• [EXERCISE DETAILS] Please look for the string "Security" below and report every line in which it occurs.
□ □ □ □ □ □ □
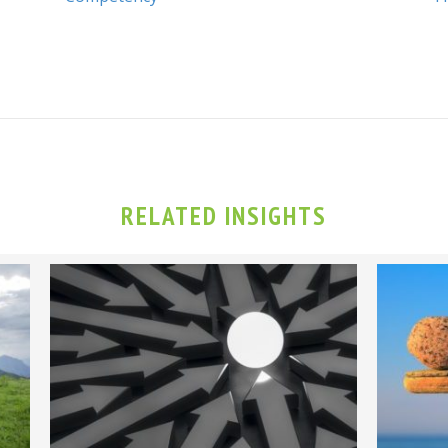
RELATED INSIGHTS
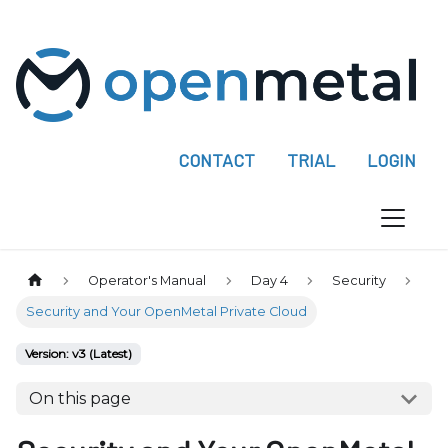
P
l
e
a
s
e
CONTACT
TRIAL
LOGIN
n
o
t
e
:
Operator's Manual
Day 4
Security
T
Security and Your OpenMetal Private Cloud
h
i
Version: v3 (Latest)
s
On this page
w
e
□ □ □ □ □ □ □
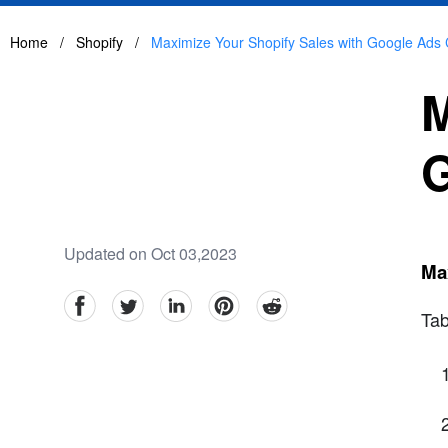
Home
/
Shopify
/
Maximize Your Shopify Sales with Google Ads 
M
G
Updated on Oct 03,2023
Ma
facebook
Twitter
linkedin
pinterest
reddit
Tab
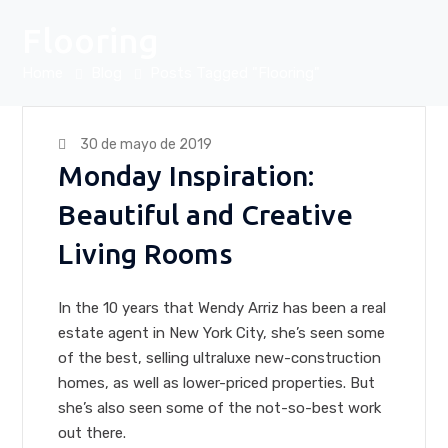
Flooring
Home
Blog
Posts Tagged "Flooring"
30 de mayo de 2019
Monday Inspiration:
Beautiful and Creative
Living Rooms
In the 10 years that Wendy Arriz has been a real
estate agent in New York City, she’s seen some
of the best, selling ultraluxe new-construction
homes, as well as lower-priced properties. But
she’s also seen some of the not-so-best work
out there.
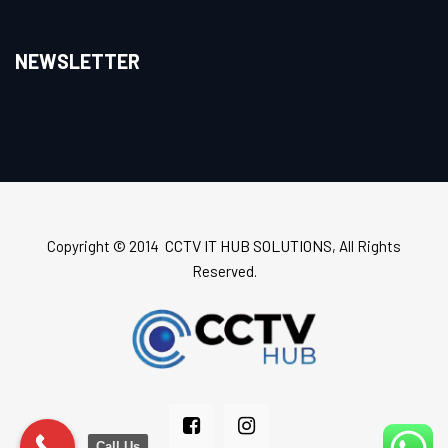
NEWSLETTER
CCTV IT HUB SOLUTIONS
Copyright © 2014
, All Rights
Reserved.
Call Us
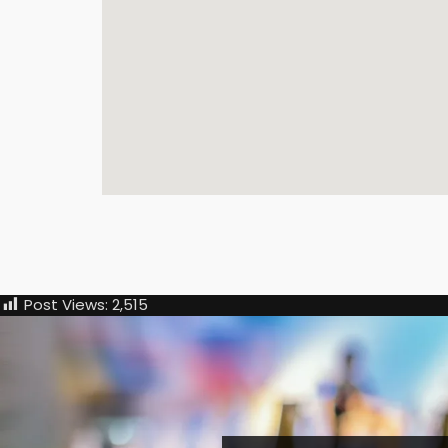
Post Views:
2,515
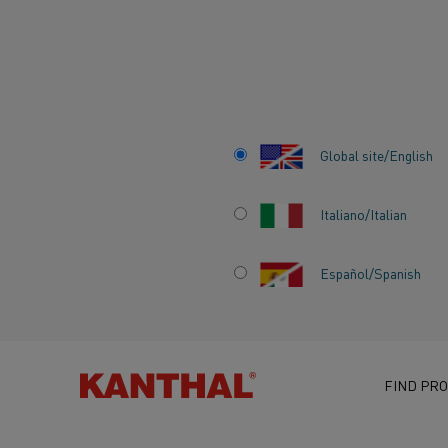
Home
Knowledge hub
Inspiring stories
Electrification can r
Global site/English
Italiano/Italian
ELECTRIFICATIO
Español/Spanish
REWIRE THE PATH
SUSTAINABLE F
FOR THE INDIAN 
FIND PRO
□ □ □ □ □ □ □
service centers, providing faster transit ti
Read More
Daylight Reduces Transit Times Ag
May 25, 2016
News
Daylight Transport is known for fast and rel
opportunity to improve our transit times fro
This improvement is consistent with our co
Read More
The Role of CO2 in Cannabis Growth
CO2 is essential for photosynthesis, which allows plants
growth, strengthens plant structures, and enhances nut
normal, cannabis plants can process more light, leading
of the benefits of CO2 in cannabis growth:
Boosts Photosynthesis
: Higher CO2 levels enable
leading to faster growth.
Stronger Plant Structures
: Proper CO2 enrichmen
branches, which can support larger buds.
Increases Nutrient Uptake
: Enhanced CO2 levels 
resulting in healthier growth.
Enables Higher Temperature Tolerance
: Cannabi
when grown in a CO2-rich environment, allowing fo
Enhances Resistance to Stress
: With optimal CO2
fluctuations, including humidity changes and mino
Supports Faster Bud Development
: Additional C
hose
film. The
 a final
□ □ □ □ □ □ □
• [REPLY]
Security
Security and Your OpenMetal Private Cloud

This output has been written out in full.